Bobby and Matthew’s apartment fits well within this context. Bobby, who works in public relations, and Matthew, the style director at Esquire, have a combined aesthetic that’s a bit classic, a bit quirky, and unquestionably unique. It is not the kind of home that’s easily dissected; instead it teaches an important lesson on the power of personal style. The Wegner chair or the nubby cushion emblazoned with a shell placed on its seat may not be to everyone’s taste, but that’s beside the point. The tour below is about spotlighting the ability we all have to find things we like and arrange them in a way that feels right.
Style with Roots
Family hand-me-downs are typically the most apparent mile markers in a person’s style evolution and, with osmosis-like effect, make the things around them feel all the more unusual. This apartment is full of them. Born in Massachusetts, Matt grew up in a traditional colonial with a stone foundation, three staircases, and seven fireplaces. “It was more drafty than fancy,” he says, “and both of my parents were avid collectors of Early American antiques.” A correspondence desk from that home’s kitchen, where a push-button telephone (and requisite six-foot cord) once rested, now sits in the couple’s living room. “My sister and I would take the phone and go around the corner to the dining room and have our ‘private conversations,’” Matt remembers, “and hide contraband [cigarettes] in the compartments behind my mother’s address books.”
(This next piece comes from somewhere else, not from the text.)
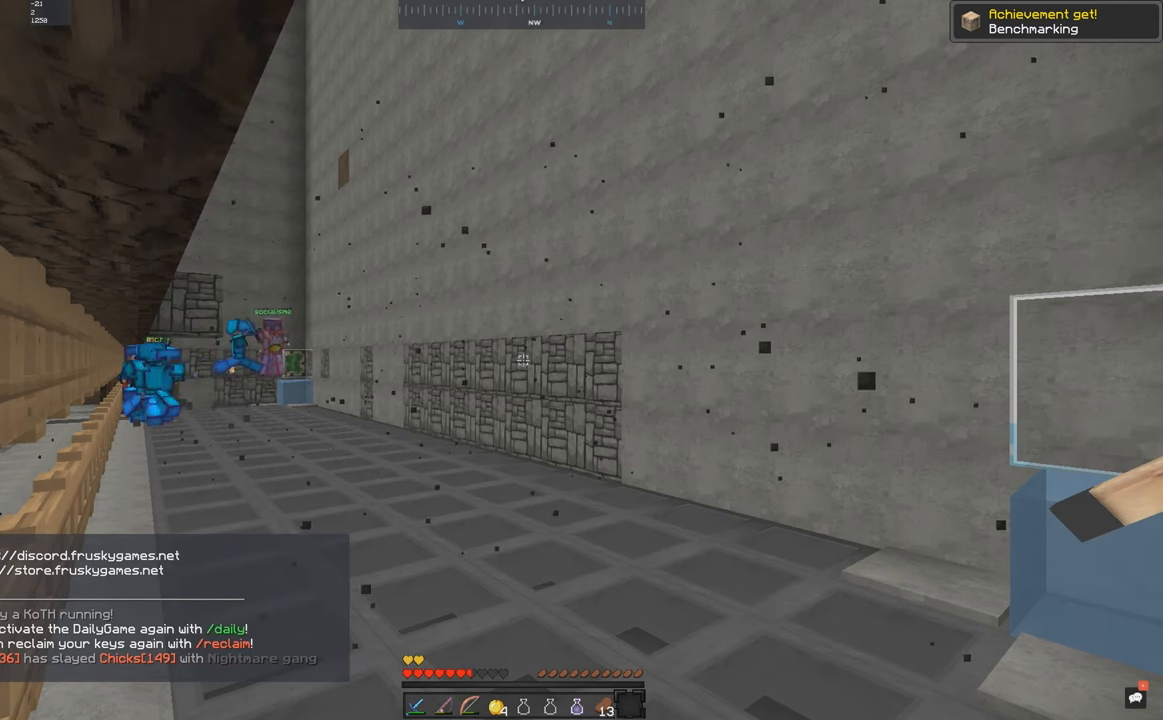
{"keys": [], "mouse": [], "events": []}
Bobby’s taste is less subdued than Matt’s, and his past is reflected in nods to Louisiana and Mississippi. “I was born in Sioux Falls,” he says, “but my mom was born in Baton Rouge, and she’s definitely influenced my take on style. Our house in South Dakota was the Southern house on the prairie—more Dixie-French than Midwestern.” And so his mother’s Richard Ginori china is regularly used for dinner parties, and expressive artworks by his great-aunt, a Mississippian, hang above the sofa and in the dining room. “The paintings were the first things I brought with me to New York,” Bobby says, “and remind me so much of home and where my family came from.”
Home means living. It’s about enjoying what you have around you and being able to share it with others.
It’s important that a home feels considered but in a way that represents you. We’re not the kind of people who look at magazines and think, ‘I want our place to look just like that.’